__Your goal__
Reproduce every line of text in the data below word for word, and leave the pictures out of your output.

Records for processing below:

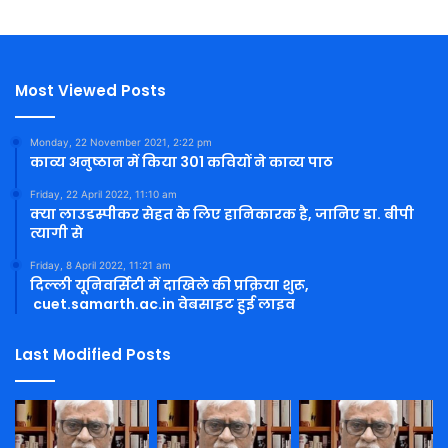
Most Viewed Posts
Monday, 22 November 2021, 2:22 pm
काव्य अनुष्ठान में किया 301 कवियों ने काव्य पाठ
Friday, 22 April 2022, 11:10 am
क्या लाउडस्पीकर सेहत के लिए हानिकारक है, जानिए डा. बीपी
त्यागी से
Friday, 8 April 2022, 11:21 am
दिल्ली यूनिवर्सिटी में दाखिले की प्रक्रिया शुरू,
cuet.samarth.ac.in वेबसाइट हुई लाइव
Last Modified Posts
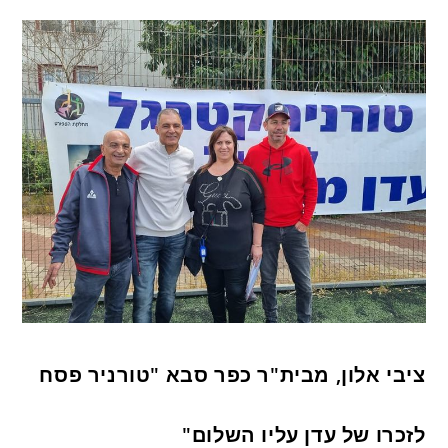
ציבי אלון, מבית"ר כפר סבא "טורניר פסח
לזכרו של עדן עליו השלום"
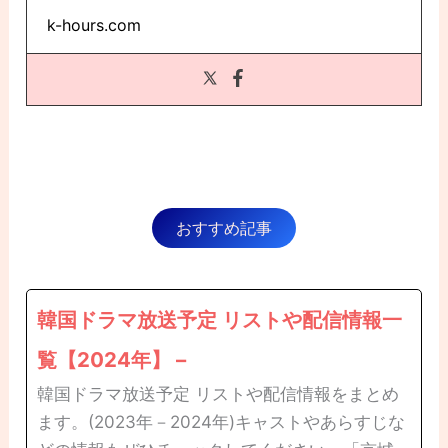
k-hours.com
おすすめ記事
韓国ドラマ放送予定 リストや配信情報一
覧【2024年】 –
韓国ドラマ放送予定 リストや配信情報をまとめ
ます。(2023年－2024年)キャストやあらすじな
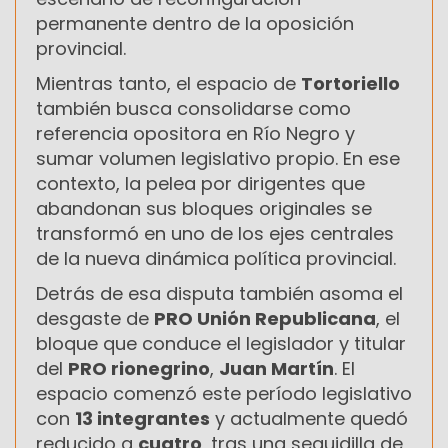
permanente dentro de la oposición
provincial.
Mientras tanto, el espacio de
Tortoriello
también busca consolidarse como
referencia opositora en Río Negro y
sumar volumen legislativo propio. En ese
contexto, la pelea por dirigentes que
abandonan sus bloques originales se
transformó en uno de los ejes centrales
de la nueva dinámica política provincial.
Detrás de esa disputa también asoma el
desgaste de
PRO Unión Republicana
, el
bloque que conduce el legislador y titular
del
PRO rionegrino
,
Juan Martín
. El
espacio comenzó este período legislativo
con
13 integrantes
y actualmente quedó
reducido a
cuatro
, tras una seguidilla de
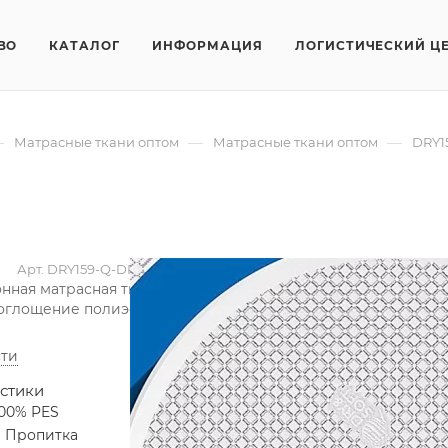
ВО
КАТАЛОГ
ИНФОРМАЦИЯ
ЛОГИСТИЧЕСКИЙ Ц
—
—
—
Матрасные ткани оптом
Матрасные ткани оптом
DRY1
Арт.
DRY159-Q-DRY-SOFT
ная матрасная ткань DRY159-Q-DRY_SOFT. Она исключает т
оглощение полиэстера.
ти
стики
100% PES
Пропитка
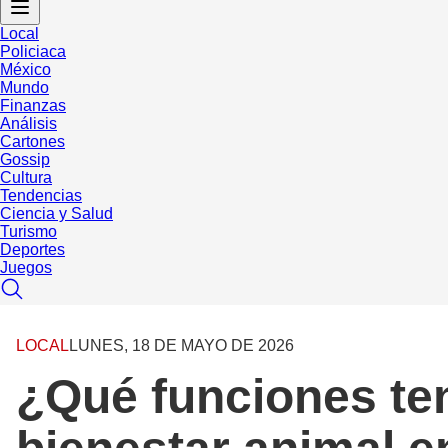
Local
Policiaca
México
Mundo
Finanzas
Análisis
Cartones
Gossip
Cultura
Tendencias
Ciencia y Salud
Turismo
Deportes
Juegos
LOCAL
LUNES, 18 DE MAYO DE 2026
¿Qué funciones ten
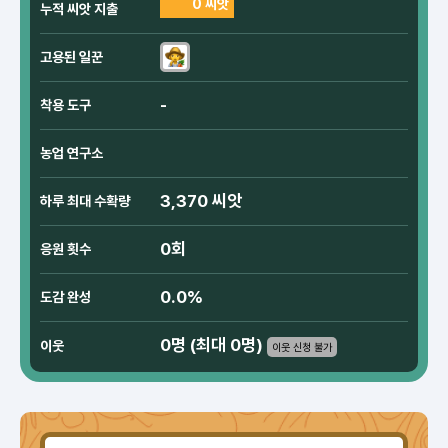
0 씨앗
누적 씨앗 지출
고용된 일꾼
-
착용 도구
농업 연구소
3,370 씨앗
하루 최대 수확량
0회
응원 횟수
0.0%
도감 완성
0명 (최대 0명)
이웃
이웃 신청 불가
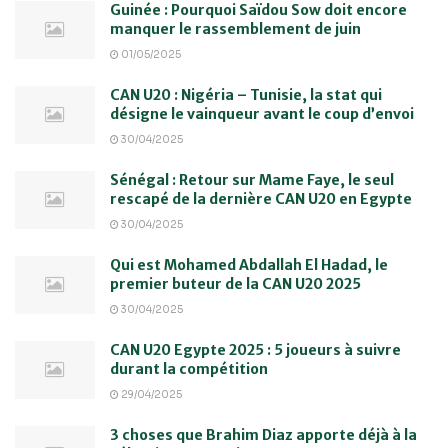
Guinée : Pourquoi Saïdou Sow doit encore
manquer le rassemblement de juin
01/05/2025
CAN U20 : Nigéria – Tunisie, la stat qui
désigne le vainqueur avant le coup d’envoi
30/04/2025
Sénégal : Retour sur Mame Faye, le seul
rescapé de la dernière CAN U20 en Egypte
30/04/2025
Qui est Mohamed Abdallah El Hadad, le
premier buteur de la CAN U20 2025
30/04/2025
CAN U20 Egypte 2025 : 5 joueurs à suivre
durant la compétition
29/04/2025
3 choses que Brahim Diaz apporte déjà à la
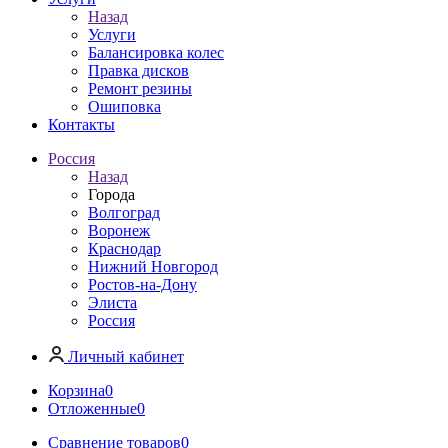
Назад
Услуги
Балансировка колес
Правка дисков
Ремонт резины
Ошиповка
Контакты
Россия
Назад
Города
Волгоград
Воронеж
Краснодар
Нижний Новгород
Ростов-на-Дону
Элиста
Россия
Личный кабинет
Корзина
0
Отложенные
0
Сравнение товаров
0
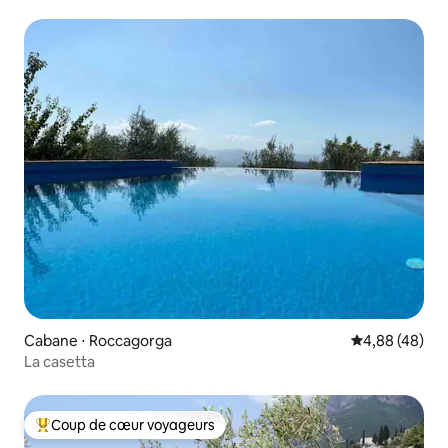
Cabane ⋅ Roccagorga
Évaluation mo
4,88 (48)
La casetta
Coup de cœur voyageurs
Coups de cœur voyageurs les plus appréciés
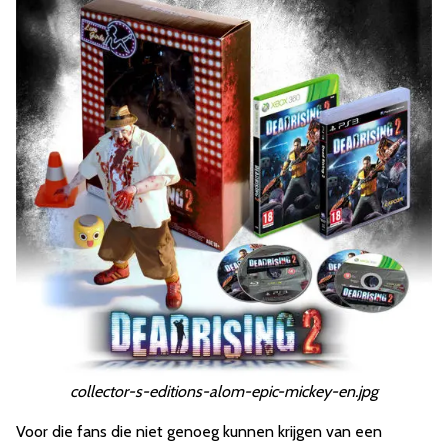
collector-s-editions-alom-epic-mickey-en.jpg
Voor die fans die niet genoeg kunnen krijgen van een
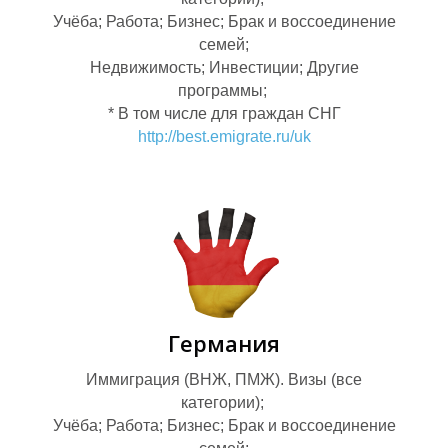
О
П
Учёба; Работа; Бизнес; Брак и воссоединение
семей;
Недвижимость; Инвестиции; Другие
программы;
* В том числе для граждан СНГ
http://best.emigrate.ru/uk
Германия
Иммиграция (ВНЖ, ПМЖ). Визы (все
категории);
Учёба; Работа; Бизнес; Брак и воссоединение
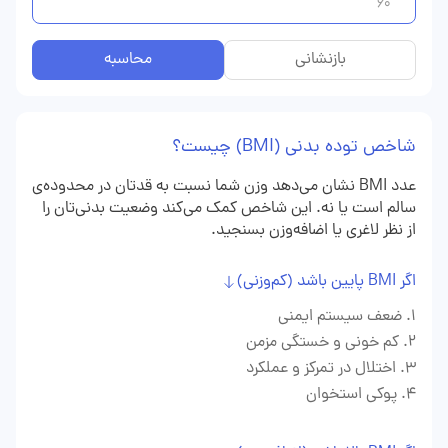
بازنشانی
محاسبه
شاخص توده بدنی (BMI) چیست؟
عدد BMI نشان می‌دهد وزن شما نسبت به قدتان در محدوده‌ی
سالم است یا نه. این شاخص کمک می‌کند وضعیت بدنی‌تان را
از نظر لاغری یا اضافه‌وزن بسنجید.
اگر BMI پایین باشد (کم‌وزنی)
ضعف سیستم ایمنی
کم خونی و خستگی مزمن
اختلال در تمرکز و عملکرد
پوکی استخوان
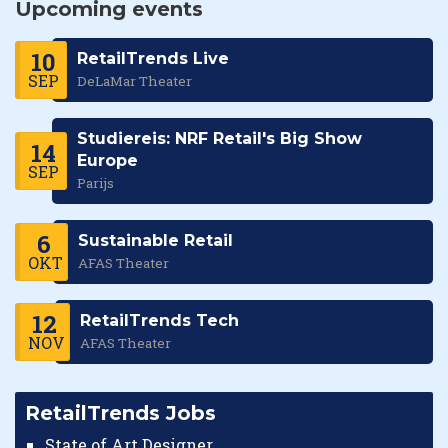
Upcoming events
10
RetailTrends Live
SEP
DeLaMar Theater
Studiereis: NRF Retail's Big Show
14
Europe
SEP
Parijs
6
Sustainable Retail
OKT
AFAS Theater
12
RetailTrends Tech
NOV
AFAS Theater
RetailTrends Jobs
State of Art Designer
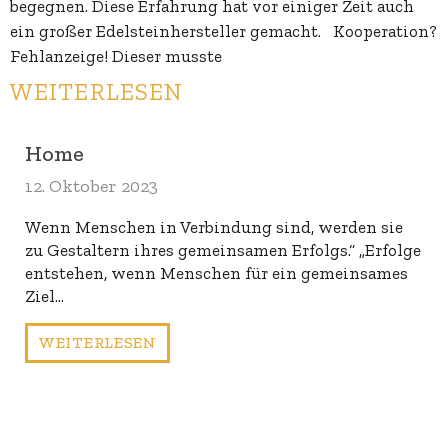
begegnen. Diese Erfahrung hat vor einiger Zeit auch
ein großer Edelsteinhersteller gemacht. Kooperation?
Fehlanzeige! Dieser musste
WEITERLESEN
Home
12. Oktober 2023
Wenn Menschen in Verbindung sind, werden sie
zu Gestaltern ihres gemeinsamen Erfolgs.“ „Erfolge
entstehen, wenn Menschen für ein gemeinsames
Ziel…
WEITERLESEN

End of Records for processing.

__Result of this exercise__
Most Viewed Posts
Monday, 22 November 2021, 2:22 pm
काव्य अनुष्ठान में किया 301 कवियों ने काव्य पाठ
Friday, 22 April 2022, 11:10 am
क्या लाउडस्पीकर सेहत के लिए हानिकारक है, जानिए डा. बीपी
त्यागी से
Friday, 8 April 2022, 11:21 am
दिल्ली यूनिवर्सिटी में दाखिले की प्रक्रिया शुरू,
cuet.samarth.ac.in वेबसाइट हुई लाइव
Last Modified Posts
ציבי אלון, מבית"ר כפר סבא "טורניר פסח
לזכרו של עדן עליו השלום"
k-hours.com
おすすめ記事
韓国ドラマ放送予定 リストや配信情報一
覧【2024年】 –
韓国ドラマ放送予定 リストや配信情報をまとめ
ます。(2023年－2024年)キャストやあらすじな
permanente dentro de la oposición
provincial.
Mientras tanto, el espacio de
Tortoriello
también busca consolidarse como
referencia opositora en Río Negro y
sumar volumen legislativo propio. En ese
contexto, la pelea por dirigentes que
abandonan sus bloques originales se
transformó en uno de los ejes centrales
de la nueva dinámica política provincial.
Detrás de esa disputa también asoma el
desgaste de
PRO Unión Republicana
, el
bloque que conduce el legislador y titular
del
PRO rionegrino
,
Juan Martín
. El
espacio comenzó este período legislativo
con
13 integrantes
y actualmente quedó
reducido a
cuatro
, tras una seguidilla de
ВО
КАТАЛОГ
ИНФОРМАЦИЯ
ЛОГИСТИЧЕСКИЙ Ц
—
—
—
Матрасные ткани оптом
Матрасные ткани оптом
DRY1
Арт.
DRY159-Q-DRY-SOFT
ная матрасная ткань DRY159-Q-DRY_SOFT. Она исключает т
оглощение полиэстера.
ти
стики
100% PES
Пропитка
Local
Policiaca
México
Mundo
Finanzas
Análisis
Cartones
Gossip
Cultura
Tendencias
Ciencia y Salud
Turismo
Deportes
Juegos
LOCAL
LUNES, 18 DE MAYO DE 2026
¿Qué funciones ten
0 씨앗
누적 씨앗 지출
고용된 일꾼
-
착용 도구
농업 연구소
3,370 씨앗
하루 최대 수확량
0회
응원 횟수
0.0%
도감 완성
0명 (최대 0명)
이웃
이웃 신청 불가
Guinée : Pourquoi Saïdou Sow doit encore
manquer le rassemblement de juin
01/05/2025
CAN U20 : Nigéria – Tunisie, la stat qui
désigne le vainqueur avant le coup d’envoi
30/04/2025
Sénégal : Retour sur Mame Faye, le seul
rescapé de la dernière CAN U20 en Egypte
30/04/2025
Qui est Mohamed Abdallah El Hadad, le
premier buteur de la CAN U20 2025
30/04/2025
CAN U20 Egypte 2025 : 5 joueurs à suivre
durant la compétition
29/04/2025
3 choses que Brahim Diaz apporte déjà à la
Назад
Услуги
Балансировка колес
Правка дисков
Ремонт резины
Ошиповка
Контакты
Россия
Назад
Города
Волгоград
Воронеж
Краснодар
Нижний Новгород
Ростов-на-Дону
Элиста
Россия
Личный кабинет
Корзина
0
Отложенные
0
Сравнение товаров
0
Cabane ⋅ Roccagorga
Évaluation mo
4,88 (48)
La casetta
Coup de cœur voyageurs
Coups de cœur voyageurs les plus appréciés
collector-s-editions-alom-epic-mickey-en.jpg
Voor die fans die niet genoeg kunnen krijgen van een
О
П
Учёба; Работа; Бизнес; Брак и воссоединение
семей;
Недвижимость; Инвестиции; Другие
программы;
* В том числе для граждан СНГ
http://best.emigrate.ru/uk
Германия
Иммиграция (ВНЖ, ПМЖ). Визы (все
категории);
Учёба; Работа; Бизнес; Брак и воссоединение
بازنشانی
محاسبه
شاخص توده بدنی (BMI) چیست؟
عدد BMI نشان می‌دهد وزن شما نسبت به قدتان در محدوده‌ی
سالم است یا نه. این شاخص کمک می‌کند وضعیت بدنی‌تان را
از نظر لاغری یا اضافه‌وزن بسنجید.
اگر BMI پایین باشد (کم‌وزنی)
ضعف سیستم ایمنی
کم خونی و خستگی مزمن
اختلال در تمرکز و عملکرد
پوکی استخوان
Upcoming events
10
RetailTrends Live
SEP
DeLaMar Theater
Studiereis: NRF Retail's Big Show
14
Europe
SEP
Parijs
6
Sustainable Retail
OKT
AFAS Theater
12
RetailTrends Tech
NOV
AFAS Theater
RetailTrends Jobs
State of Art Designer
begegnen. Diese Erfahrung hat vor einiger Zeit auch
ein großer Edelsteinhersteller gemacht. Kooperation?
Fehlanzeige! Dieser musste
WEITERLESEN
Home
12. Oktober 2023
Wenn Menschen in Verbindung sind, werden sie
zu Gestaltern ihres gemeinsamen Erfolgs.“ „Erfolge
entstehen, wenn Menschen für ein gemeinsames
Ziel…
WEITERLESEN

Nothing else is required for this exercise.